Gods, Heroes and Tyrants

Gods Heroes and Tyrants(Algora, 2009)

Gods, Heroes and Tyrants may be regarded as a supplementary volume to the Ages in Alignment series. Here it is shown, using a wide variety of archaeological and written evidence, that the great age of Mycenae – the time of the Age of Heroes and the Trojan War – rightly belongs in the eighth and seventh centuries BC. The Trojan War itself, the most renowned exploit of the Greek heroes, is revealed to have occurred sometime near 710 BC, and this explains why Homer could mention Phrygians – a nation which did not exist before circa 750 BC – as allies of the Trojans.
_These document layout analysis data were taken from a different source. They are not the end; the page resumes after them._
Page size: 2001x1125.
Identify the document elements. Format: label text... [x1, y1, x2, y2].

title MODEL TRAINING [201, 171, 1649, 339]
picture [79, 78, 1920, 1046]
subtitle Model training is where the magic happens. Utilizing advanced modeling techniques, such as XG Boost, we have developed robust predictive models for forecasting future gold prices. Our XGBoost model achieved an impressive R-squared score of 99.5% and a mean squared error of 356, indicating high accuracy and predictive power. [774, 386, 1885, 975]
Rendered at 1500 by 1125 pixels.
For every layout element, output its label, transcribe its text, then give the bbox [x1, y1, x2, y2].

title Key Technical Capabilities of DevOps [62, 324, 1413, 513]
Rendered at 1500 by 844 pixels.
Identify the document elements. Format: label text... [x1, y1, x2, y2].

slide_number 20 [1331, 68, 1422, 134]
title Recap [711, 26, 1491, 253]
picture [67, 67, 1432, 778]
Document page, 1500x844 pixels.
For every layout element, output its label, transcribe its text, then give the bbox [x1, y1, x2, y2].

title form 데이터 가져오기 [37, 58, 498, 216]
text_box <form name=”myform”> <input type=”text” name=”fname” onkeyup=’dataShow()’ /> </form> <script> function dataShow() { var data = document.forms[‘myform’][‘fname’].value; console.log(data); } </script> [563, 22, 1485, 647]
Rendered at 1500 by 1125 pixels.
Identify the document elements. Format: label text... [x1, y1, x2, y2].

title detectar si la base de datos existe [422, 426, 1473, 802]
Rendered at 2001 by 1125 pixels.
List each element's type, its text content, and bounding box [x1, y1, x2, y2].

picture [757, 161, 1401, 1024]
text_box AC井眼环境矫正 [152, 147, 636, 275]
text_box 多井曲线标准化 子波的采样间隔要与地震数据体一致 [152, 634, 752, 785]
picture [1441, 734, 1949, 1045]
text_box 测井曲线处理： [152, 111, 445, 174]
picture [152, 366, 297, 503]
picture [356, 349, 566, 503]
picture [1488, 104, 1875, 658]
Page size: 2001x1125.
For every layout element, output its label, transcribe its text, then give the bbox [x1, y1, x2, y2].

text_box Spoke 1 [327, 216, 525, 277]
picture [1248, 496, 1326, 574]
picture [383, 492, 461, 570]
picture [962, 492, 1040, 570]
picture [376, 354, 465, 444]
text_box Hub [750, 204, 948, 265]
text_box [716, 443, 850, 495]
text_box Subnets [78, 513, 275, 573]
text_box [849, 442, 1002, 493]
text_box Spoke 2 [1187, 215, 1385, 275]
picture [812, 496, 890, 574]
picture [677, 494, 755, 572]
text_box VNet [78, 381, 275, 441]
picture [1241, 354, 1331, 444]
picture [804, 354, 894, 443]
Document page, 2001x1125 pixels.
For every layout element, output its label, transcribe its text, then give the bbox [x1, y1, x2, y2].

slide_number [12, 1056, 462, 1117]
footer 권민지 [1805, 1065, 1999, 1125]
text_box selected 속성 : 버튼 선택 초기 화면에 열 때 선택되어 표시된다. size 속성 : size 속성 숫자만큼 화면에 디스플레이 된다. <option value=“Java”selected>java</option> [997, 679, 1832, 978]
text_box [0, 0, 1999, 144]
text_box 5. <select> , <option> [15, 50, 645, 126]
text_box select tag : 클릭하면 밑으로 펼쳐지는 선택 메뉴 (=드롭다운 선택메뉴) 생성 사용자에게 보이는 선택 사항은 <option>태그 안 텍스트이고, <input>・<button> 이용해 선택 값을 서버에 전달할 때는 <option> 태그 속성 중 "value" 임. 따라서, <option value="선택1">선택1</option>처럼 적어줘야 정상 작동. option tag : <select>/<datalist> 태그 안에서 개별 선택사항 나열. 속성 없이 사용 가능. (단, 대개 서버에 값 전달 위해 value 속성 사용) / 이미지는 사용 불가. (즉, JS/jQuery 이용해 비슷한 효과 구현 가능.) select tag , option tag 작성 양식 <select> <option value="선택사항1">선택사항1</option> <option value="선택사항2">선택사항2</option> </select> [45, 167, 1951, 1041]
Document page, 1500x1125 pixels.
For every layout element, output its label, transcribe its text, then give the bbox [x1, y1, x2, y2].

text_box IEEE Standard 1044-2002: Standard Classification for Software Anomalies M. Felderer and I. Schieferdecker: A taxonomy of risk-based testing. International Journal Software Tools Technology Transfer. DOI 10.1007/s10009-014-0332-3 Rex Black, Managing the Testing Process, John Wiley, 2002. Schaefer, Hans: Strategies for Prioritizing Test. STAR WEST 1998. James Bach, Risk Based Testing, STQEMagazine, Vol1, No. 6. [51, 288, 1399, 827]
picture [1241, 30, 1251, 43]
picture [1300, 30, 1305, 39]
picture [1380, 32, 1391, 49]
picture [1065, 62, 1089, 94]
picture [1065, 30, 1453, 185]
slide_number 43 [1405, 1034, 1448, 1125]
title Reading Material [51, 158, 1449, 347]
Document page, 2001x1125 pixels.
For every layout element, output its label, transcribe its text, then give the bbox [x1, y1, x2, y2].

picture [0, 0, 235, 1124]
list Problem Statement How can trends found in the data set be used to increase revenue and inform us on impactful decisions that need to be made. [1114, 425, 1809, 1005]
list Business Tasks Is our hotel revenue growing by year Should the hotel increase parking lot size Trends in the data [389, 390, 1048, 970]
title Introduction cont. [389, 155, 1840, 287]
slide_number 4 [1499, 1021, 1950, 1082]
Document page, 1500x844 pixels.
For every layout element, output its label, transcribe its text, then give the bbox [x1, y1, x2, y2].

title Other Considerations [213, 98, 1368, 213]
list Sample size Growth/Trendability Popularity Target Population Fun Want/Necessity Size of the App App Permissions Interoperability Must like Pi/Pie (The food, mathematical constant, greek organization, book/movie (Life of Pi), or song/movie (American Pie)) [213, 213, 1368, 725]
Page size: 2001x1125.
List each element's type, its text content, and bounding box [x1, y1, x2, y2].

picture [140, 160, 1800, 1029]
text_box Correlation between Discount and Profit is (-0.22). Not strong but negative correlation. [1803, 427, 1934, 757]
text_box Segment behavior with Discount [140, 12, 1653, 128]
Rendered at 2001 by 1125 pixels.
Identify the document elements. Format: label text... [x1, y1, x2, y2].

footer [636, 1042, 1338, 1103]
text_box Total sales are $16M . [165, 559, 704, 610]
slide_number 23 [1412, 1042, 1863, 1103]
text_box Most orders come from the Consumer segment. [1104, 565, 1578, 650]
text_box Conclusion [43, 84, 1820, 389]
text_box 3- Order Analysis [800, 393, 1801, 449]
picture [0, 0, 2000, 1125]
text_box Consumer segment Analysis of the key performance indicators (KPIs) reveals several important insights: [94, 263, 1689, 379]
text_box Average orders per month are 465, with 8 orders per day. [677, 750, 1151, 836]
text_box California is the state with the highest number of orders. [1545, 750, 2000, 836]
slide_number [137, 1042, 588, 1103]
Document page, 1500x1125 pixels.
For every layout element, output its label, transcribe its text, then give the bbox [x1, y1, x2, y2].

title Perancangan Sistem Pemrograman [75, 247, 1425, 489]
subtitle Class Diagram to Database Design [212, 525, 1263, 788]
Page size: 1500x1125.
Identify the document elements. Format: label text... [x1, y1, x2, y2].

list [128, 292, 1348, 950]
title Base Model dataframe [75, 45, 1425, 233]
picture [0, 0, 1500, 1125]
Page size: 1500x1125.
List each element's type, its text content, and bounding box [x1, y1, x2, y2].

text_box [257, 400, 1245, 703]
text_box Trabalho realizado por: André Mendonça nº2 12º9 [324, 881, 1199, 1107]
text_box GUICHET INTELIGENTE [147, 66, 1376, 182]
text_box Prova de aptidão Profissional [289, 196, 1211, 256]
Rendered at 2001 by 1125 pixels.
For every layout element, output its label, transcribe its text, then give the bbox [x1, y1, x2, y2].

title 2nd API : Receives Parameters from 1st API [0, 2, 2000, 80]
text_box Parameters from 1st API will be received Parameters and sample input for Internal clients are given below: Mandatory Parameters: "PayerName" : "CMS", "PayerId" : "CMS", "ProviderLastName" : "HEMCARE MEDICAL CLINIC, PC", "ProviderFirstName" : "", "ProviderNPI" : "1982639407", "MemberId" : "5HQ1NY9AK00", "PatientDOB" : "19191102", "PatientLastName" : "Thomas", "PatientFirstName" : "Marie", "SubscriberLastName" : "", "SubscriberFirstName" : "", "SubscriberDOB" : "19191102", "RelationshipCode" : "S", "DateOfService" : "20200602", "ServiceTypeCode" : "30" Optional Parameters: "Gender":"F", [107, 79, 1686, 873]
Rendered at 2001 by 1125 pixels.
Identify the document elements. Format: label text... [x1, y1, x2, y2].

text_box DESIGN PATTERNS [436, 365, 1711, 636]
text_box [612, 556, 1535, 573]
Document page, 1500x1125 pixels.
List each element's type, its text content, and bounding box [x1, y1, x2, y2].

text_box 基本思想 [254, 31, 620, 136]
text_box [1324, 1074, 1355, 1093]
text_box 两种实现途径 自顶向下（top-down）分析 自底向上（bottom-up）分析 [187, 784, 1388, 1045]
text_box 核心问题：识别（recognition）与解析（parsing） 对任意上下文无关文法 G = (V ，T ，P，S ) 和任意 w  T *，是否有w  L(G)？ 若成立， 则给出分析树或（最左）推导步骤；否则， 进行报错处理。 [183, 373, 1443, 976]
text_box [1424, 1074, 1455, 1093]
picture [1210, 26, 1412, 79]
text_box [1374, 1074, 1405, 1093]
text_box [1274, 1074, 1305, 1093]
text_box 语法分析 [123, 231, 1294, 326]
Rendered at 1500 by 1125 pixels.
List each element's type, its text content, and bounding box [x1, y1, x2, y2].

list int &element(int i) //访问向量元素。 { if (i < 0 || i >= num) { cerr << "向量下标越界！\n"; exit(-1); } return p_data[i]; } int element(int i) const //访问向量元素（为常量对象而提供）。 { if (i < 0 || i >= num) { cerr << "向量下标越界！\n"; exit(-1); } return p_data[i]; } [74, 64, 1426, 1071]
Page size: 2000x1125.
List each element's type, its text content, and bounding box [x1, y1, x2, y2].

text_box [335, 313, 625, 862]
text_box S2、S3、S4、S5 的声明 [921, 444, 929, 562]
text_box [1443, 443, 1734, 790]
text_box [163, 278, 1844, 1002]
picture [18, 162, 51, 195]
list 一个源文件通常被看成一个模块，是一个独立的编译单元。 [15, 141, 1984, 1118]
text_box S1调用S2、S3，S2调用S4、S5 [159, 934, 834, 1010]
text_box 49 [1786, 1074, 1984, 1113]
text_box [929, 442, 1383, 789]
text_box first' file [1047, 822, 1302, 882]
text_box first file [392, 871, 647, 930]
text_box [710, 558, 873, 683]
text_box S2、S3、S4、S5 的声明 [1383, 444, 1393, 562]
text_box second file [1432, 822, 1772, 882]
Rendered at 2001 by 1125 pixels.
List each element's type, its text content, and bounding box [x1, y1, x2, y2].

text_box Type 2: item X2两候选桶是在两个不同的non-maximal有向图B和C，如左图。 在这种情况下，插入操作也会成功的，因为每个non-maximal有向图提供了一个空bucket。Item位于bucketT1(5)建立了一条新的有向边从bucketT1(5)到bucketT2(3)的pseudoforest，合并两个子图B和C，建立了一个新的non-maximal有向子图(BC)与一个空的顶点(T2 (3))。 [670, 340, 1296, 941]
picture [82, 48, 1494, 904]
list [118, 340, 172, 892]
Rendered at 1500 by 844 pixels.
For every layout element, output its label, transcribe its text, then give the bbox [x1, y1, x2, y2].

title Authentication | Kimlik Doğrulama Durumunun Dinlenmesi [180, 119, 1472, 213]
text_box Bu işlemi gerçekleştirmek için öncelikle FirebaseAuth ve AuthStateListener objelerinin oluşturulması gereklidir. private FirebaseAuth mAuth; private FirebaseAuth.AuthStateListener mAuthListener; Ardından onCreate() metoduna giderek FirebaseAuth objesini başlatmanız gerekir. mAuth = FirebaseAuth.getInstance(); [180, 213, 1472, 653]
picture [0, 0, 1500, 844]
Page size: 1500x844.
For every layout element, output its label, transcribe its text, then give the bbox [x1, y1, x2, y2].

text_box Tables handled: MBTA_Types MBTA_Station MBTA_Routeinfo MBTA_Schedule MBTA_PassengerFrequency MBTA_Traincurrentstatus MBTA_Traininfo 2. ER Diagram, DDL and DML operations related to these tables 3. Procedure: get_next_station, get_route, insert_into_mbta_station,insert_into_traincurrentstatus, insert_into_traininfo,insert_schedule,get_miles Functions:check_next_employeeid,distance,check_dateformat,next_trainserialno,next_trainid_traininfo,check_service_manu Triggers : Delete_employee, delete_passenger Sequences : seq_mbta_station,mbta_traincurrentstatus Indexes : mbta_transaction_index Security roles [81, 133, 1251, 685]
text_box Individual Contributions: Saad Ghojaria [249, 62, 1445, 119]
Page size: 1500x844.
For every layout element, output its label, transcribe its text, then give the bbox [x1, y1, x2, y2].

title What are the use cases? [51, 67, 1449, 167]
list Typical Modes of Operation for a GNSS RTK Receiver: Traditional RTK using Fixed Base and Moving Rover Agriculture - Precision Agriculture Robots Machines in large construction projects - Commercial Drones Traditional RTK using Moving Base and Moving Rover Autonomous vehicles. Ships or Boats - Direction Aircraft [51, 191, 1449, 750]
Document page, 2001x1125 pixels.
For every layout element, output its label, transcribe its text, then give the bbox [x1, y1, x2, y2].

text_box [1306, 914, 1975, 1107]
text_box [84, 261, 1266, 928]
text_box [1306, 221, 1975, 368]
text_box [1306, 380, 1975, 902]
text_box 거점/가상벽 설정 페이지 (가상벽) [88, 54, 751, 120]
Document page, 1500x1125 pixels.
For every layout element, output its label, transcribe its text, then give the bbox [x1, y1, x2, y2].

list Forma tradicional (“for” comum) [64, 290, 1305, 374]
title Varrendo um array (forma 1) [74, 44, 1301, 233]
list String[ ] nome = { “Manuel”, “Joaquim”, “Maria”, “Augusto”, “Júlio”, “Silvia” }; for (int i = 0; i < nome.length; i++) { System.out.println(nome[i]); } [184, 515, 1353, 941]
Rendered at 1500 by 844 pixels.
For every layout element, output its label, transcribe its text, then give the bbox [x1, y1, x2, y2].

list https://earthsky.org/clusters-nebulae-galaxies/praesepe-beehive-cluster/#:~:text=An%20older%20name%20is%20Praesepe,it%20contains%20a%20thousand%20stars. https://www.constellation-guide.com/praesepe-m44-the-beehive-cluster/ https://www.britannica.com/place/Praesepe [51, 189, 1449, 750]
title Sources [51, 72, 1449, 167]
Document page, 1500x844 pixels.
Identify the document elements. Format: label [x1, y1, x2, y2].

Gods, Heroes and Tyrants explores the archaeology of early Greece in some detail; and we find that the culture and artwork commonly called “Mycenaean” was not, originally, Greek at all. The Mycenaean work was produced by Cretan and Cycladic artists imported into mainland Greece by the powerful Achaean warlords of the Peloponnese and Attica during the second half of the eighth and the first half of the seventh centuries BC. This style and culture then existed side by side with the native Greek culture, known as “Geometric,” for about two hundred years.

 

Gods, Heroes and Tyrants comes to some dramatic conclusions. The Shaft Graves at Mycenae, for example, which tradition said were the final resting-places of Agamemnon and his entourage, are revealed to be just that. The true provenance of these burials was lost because of the application to Greek history of the faulty chronology of Egypt. Since the Shaft Graves contained Egyptian artefacts of the early Eighteenth Dynasty, scholars assumed that they dated to the sixteenth century BC. And since the fall of Troy was place around 1180 BC, it was assumed that the Shaft Graves must contain the bodies of unknown princes who died centuries before the time of Agamemnon. However, the Eighteenth Dynasty actually commenced around 710 BC, and the Trojan War occurred in the same decade; which means that the persons entombed in the Shaft Graves were almost certainly those claimed by tradition. It may even be that the body buried with the fabulous golden face mask, which Schliemann named the “Mask of Agamemnon,” was indeed that of the “King of Men” after all.

The greatest monuments of Mycenae, the famous tholos tombs, are shown to be architecturally related to a style of tomb still being built in various parts of the Mediterranean and Balkans (especially Thrace/Bulgaria) into the fourth and third centuries BC. The Mycenaean tombs themselves date from the late seventh and sixth centuries BC, and were built, not by the dynasty of Atreus and Agamemnon, but by the Dorian conquerors who routed Agamemnon’s grandson Tisamenus. The greatest of these structures, the so-called “Treasury of Atreus,” was almost certainly built for the greatest of the Dorian kings of Argos, Pheidon.